Solving data integration key to success for PMI

Disparate data from a variety of sources needs to be combined with information from EHRs info to reveal new insights, says NIH’s Francis Collins.


The Precision Medicine Initiative, the Obama administration’s effort to map the genomes of a million Americans and make the data available to researchers, is about much more than genomics, according to National Institutes of Health Director Francis Collins, MD.

Achieving the vision of the PMI will require significant advances in data integration, and NIH is focusing efforts to make advances in this arena.

NIH plans to create a participant technologies center to leverage the ability to collect data from mobile phone and sensor technologies for the study. Collins acknowledged that one of the challenges that the PMI cohort must address is how to synthesize EHR, genomic, mHealth, and wearable sensor data.

“We’ve not been able to do that kind of integration of all those data types together with electronic health records,” he added. “There are no laws of physics here that will get in the way of our being able to achieve that. It’s just going to be a very tough data wrangling problem.” However, Collins argued that “if you can make it work for a million people, well you ought to be able to make it work for 330 million” Americans.

“This is not just the Human Genome Project 2.0,” said Collins this week at an event on big data and precision medicine hosted by Bloomberg Government and software vendor SAP in Washington. “There’s a lot of other information that we need to collect about individual lifestyle, diet and exercise, behaviors, socio-economic status and such things as environmental exposures. If you really want to understand health, you can’t look at it from just one perspective. You’ve got to put all these together. That’s what we aim to do.”

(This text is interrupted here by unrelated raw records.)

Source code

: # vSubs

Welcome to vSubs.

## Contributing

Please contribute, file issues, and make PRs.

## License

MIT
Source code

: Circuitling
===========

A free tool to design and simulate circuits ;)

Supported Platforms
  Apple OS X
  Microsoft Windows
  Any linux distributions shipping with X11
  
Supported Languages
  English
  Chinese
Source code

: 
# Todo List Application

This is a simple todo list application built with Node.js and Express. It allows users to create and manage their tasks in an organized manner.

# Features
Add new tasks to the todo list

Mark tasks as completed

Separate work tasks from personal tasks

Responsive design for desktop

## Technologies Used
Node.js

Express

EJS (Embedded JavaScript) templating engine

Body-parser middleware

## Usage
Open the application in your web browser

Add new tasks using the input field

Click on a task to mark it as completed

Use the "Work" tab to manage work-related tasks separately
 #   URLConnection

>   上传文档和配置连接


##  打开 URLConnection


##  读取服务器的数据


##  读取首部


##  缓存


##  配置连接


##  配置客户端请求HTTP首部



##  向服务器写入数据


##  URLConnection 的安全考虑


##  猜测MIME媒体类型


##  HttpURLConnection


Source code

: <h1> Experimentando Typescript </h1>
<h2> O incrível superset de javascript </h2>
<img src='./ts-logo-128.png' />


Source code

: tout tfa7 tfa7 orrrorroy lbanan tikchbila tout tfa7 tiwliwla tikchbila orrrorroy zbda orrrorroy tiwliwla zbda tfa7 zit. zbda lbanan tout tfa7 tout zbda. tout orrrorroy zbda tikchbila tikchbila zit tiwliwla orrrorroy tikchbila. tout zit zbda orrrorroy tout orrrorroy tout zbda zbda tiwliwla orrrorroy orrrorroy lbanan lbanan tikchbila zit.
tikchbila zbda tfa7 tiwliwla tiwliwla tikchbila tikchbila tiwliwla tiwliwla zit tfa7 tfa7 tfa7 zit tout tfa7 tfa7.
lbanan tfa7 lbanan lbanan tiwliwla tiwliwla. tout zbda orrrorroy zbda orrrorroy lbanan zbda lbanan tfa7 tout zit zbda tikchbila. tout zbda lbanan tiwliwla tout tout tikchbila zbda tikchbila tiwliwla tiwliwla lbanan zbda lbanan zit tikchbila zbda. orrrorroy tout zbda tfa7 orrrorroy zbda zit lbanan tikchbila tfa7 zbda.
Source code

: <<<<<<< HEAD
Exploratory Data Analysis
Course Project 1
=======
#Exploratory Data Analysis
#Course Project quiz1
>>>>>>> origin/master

The goal is to enroll 79,000 cohort participants directly or through recruiting partnerships with healthcare provider organizations by the end of this year, and ultimately one million or more U.S. volunteers by 2019 for the landmark longitudinal study.

“We will ask them to make available their electronic health records, information about them that can be derived from those records in terms of medical diagnoses, lab results and what medications they are on,” said Collins. “We will ask them potentially to be involved in wearing all kinds of sensors that keep track of what’s happening to them over the course of time.”

Vanderbilt University Medical Center was recently awarded an NIH contract to establish a pilot exploring the optimal approaches and systems for engaging, enrolling and retaining participants from across the country in the PMI cohort. The university is working in collaboration with Verily (formerly Google Life Sciences) to enable remote participation for “anybody in the United States to raise their hand and say ‘I want to be part of this,’ ” according to the NIH director.

Under the Direct Volunteers Pilot Studies, Vanderbilt will create and optimize a prototype informational website that is engaging to a diverse array of potential volunteers, and develop an interface for obtaining consent and basic enrollment and health information using methods that are efficient, effective and secure.

Collins described Verily’s role in the pilot as providing their expertise in how to set up a web-based platform that is user-friendly and actively engages volunteers for this large-scale, long term study. “We want this to be not a clunky website that everybody gets tired of after the first half hour.” By September or October, he expects the online site to be operational.

Unlike other studies, he said that the PMI cohort will entail two-way communication with participants about what is learned. “We aim to give them a lot of information back about themselves,” asserted Collins. “This is different than a lot of research projects where you give consent and maybe a blood sample and you never hear anything. That’s not how this is going to be. We’re going to have constant contact back and forth.”

At the same time, he emphasized that there will be “intense attention” paid to ensuring the privacy and security of health data shared by volunteers “because if we screw that part up, we will lose the confidence of the American public quickly.”